■ Directive
Scan the entries for lines with the word "напиток" and copy those lines.

■ Collected data
========================

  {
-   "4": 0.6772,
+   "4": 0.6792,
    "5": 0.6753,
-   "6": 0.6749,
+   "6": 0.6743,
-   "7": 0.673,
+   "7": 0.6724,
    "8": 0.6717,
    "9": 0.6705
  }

========================

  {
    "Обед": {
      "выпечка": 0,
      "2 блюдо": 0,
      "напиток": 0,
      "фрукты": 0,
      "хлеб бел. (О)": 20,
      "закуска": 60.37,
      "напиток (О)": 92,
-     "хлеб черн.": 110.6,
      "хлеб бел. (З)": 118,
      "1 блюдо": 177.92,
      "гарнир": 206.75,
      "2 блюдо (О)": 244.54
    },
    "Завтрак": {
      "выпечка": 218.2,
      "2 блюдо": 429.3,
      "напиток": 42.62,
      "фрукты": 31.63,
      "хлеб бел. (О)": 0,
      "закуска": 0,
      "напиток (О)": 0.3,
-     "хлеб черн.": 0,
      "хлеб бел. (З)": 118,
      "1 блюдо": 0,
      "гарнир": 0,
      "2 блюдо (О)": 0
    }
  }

========================

■ Reply
      "напиток": 0,
      "напиток (О)": 92,
      "напиток": 42.62,
      "напиток (О)": 0.3,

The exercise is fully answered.